Polygon’s market capitalization dropped to $12.96 billion from $18.10 billion, with MATIC’s per token price plunging over 30% to $1.734 in the same period. Nonetheless, a technical support confluence kept the token’s bullish hopes alive.

In detail, two support levels in the form of MATIC’s 200-day exponential moving average (200-day EMA; the blue wave in the chart below) and a multi-month upward sloping trendline (purple) helped MATIC limit its bearish bias.

MATIC/USD daily price chart featuring its key support levels. Source: TradingView

The Polygon token has been again testing the support confluence for a potential price rebound ahead. However, it appears that an upside retracement would have MATIC retest an imminent resistance level above in the form of a negative sloping trendline (blacked).

As a result, a bullish setup could emerge only on a decisive rebound, i.e., price rising alongside trading volumes.

If not, MATIC would risk validating the inverted cup and handle pattern above which, according to veteran analyst Tom Bulkowski, has a 62% success rate.

Strong on-chain data

MATIC serves as the currency of the Polygon ecosystem with its primary use cases involving fees and staking.
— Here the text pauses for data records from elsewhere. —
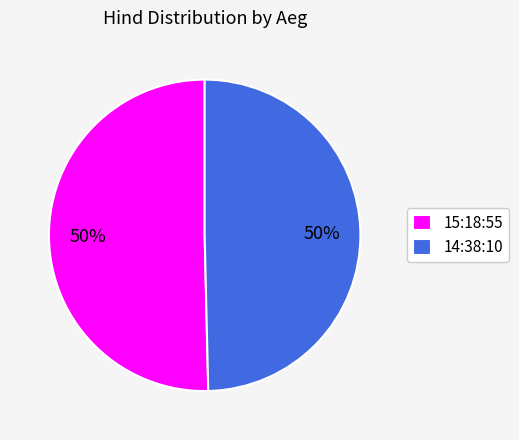

How many segments does this pie chart have?

2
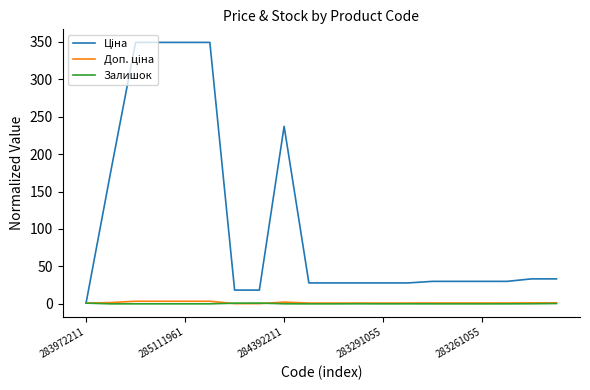

What is the maximum value shown in the chart?

349.1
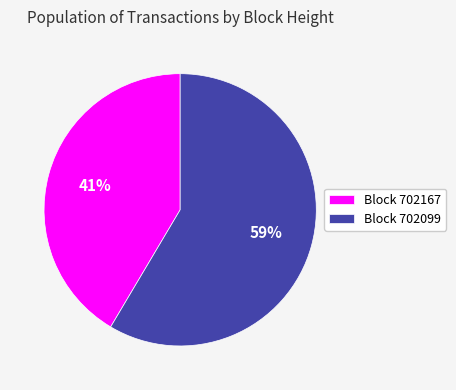

Is the sum of Block 702099 and Block 702167 greater than half?

Yes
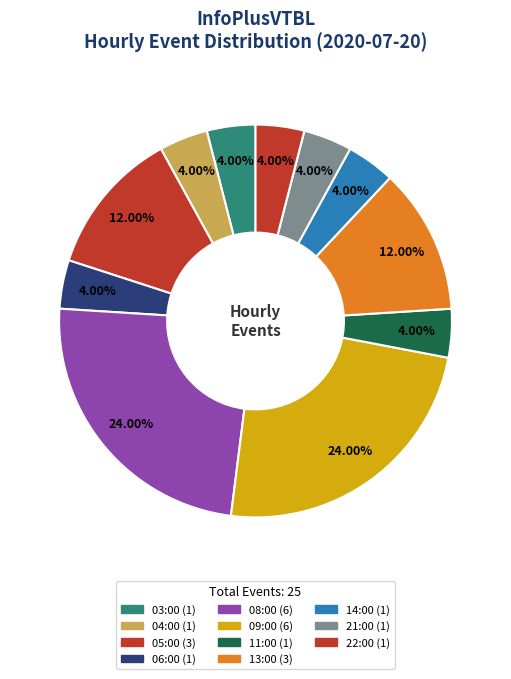

What is the ratio of the value at 06:00 to the value at 05:00?

0.3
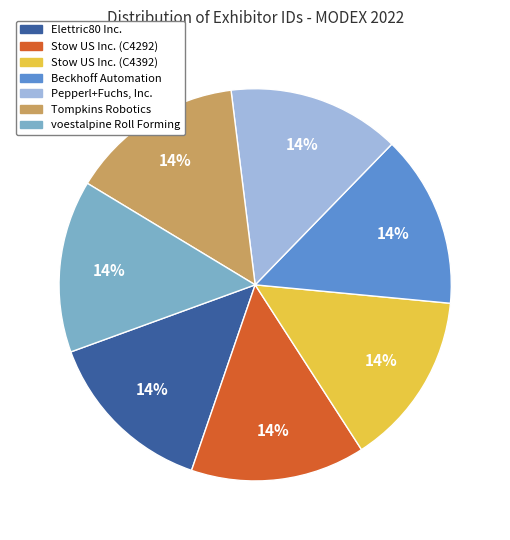

Count the number of slices in the pie.

7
Users can choose Polygon for its ability to process Ethereum transactions faster and at a cheaper rate.

Related: Polygon raises $450M in Sequoia-led funding round

For that reason, Polygon’s daily active addresses (DAA) now averages around 300,000 a day compared to 759 at the beginning of 2021, according to data provided by PolygonScan.com.

Polygon daily active addresses. Source: PolygonScan.com

Analysts at Panther Research considered a rising DAA as bullish for MATIC, citing Ethereum as their benchmark, whose increasing DAA has been correlating with a rise in ETH prices.

Ethereum active addresses. Source: Glassnode

Excerpts from their note:

“Given how closely Ethereum’s network adoption and Polygon’s are related, coupled with the fact that Polygon’s PoS Sidechain is set to overtake moving forward and as more solutions are deployed by L1s, it would be reasonable to anticipate that the MATIC token is set to gain value in time to come.”

The views and opinions expressed here are solely those of the author and do not necessarily reflect the views of Cointelegraph.com. Every investment and trading move involves risk, you should conduct your own research when making a decision.